Based on that one line of questioning, Trump’s argument should be going down in flames 9-0. A democracy cannot survive when its supreme leader can arbitrarily decide that it’s in the nation’s best interest to rub out his opponents, and then leave it to some future court to decide whether it was an official act, because he’ll get away with it as long as there aren’t 67 votes in the Senate to impeach. And given that it will have been established that the president can put out a contract on political foes, how many senators are going to vote to impeach?

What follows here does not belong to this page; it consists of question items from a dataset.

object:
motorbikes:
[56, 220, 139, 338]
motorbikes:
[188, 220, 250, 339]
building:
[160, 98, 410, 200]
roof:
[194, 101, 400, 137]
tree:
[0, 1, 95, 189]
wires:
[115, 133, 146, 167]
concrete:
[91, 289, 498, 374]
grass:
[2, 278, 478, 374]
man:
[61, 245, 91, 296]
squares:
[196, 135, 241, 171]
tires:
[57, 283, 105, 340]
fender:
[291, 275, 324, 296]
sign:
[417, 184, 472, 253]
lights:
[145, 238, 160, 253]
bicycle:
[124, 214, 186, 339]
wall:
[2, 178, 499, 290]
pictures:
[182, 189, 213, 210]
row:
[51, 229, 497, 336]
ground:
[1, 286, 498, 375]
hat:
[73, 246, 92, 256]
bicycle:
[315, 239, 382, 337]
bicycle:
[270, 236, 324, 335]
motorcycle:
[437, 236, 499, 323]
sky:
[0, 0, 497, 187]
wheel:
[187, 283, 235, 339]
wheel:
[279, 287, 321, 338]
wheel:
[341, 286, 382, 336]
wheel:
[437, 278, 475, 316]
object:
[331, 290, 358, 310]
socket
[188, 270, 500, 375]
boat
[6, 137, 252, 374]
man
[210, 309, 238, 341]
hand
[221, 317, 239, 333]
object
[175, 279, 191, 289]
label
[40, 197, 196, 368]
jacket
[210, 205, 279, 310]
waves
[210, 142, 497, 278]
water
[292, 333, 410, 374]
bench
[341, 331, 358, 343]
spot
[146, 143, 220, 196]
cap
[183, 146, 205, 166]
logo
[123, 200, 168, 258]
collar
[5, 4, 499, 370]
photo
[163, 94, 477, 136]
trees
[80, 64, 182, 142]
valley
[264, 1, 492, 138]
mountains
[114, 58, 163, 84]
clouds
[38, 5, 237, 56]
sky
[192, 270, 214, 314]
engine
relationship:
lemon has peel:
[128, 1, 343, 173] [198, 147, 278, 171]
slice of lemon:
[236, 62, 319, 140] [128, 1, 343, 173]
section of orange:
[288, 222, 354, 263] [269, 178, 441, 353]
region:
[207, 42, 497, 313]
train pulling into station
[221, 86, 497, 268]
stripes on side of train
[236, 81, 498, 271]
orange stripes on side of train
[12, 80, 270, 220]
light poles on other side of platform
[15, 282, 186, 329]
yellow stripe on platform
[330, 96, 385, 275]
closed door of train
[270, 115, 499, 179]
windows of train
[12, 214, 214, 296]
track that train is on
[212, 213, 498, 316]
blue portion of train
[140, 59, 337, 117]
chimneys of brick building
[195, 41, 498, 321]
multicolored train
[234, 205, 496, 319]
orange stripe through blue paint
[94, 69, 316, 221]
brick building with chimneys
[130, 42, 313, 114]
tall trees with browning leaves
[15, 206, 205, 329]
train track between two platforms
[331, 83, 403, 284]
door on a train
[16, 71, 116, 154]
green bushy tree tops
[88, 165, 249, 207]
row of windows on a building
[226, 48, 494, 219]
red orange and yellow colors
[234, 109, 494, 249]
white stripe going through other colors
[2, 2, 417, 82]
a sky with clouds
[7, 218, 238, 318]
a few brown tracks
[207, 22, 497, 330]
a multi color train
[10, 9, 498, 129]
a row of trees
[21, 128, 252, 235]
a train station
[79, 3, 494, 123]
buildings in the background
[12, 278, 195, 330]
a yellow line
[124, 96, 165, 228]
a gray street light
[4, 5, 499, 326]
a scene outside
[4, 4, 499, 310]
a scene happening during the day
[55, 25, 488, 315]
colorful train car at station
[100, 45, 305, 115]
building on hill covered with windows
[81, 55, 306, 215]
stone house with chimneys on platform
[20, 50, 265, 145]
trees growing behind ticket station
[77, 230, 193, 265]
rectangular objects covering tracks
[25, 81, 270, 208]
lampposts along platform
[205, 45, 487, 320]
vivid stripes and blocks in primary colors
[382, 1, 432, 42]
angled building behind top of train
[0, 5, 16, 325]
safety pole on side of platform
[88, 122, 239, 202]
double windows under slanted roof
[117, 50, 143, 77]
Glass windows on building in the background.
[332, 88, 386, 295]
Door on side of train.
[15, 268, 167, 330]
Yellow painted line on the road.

But the justices did not laugh this argument out of court. Quite the contrary: At least five of the justices seemed to buy into the Trump team’s arguments that the power of the office of the president must be protected from malicious and politicized litigation. They were uninterested in the actual case at hand or its consequences. Elie Mystal, justice correspondent at The Nation, perhaps captured my response to the Supreme Court’s arguments best: “I am in shock that a lawyer stood in the U.S. Supreme Court and said that a president could assassinate his political opponent and it would be immune as ‘an official act.’ I am in despair that several Justices seemed to think this answer made perfect sense.”
At a minimum, it appears the court will send all of the federal cases back down to lower courts to reconsider whether Trump’s crimes were “official acts.” It’s also likely that their new definition of “official acts” is likely to be far broader than anyone should be comfortable with, or at least broad enough to give Trump a pass. This delay all but guarantees that Trump will not stand trial for anything besides the current hush-money case before the 2024 election.
This is catastrophic in so many ways. The first is that it increases the already high chances that the United States ends up with a dictator who will attempt to rapidly disassemble democracy in pursuit of becoming President for Life. It simultaneously increases the chances that yes, he will go ahead and violate the civil and human rights of political opponents and classes of people he calls Communists, Marxists, and fascists.
And so on.
We’re doomed. We have at best eight or nine months before we slide into the pit.
Very well put. As’ ‘Tricky Dick’ Nixon discovered durin the 1972 Watergate scandal, nobody can be above the law in a genuine democracy. In some shoky banana republic ruled over by some sleazy tin-pot dictator maybe, but not the USA, if its people are to have any pride in either their country or themselves.
Trump is more like ‘Papa Doc’ Duvalier of Haiti maybe, but not fit for President of the country of Lincoln, Jefferson.and Marttin Luther King. Not for President; not even for the local street-sweeper.
The hypothetical question should have been couched as What if the President believed that one or more Supreme Court justices were corrupt, could he have them killed with no criminal accountability.
That would have made things interesting.
Well there you go Uncle Joe, the Court thinks you’ve possibly got carte blanche to official act Trump into no longer being a problem; why leave anything up to chance? /s
They haven’t thought this through, have they.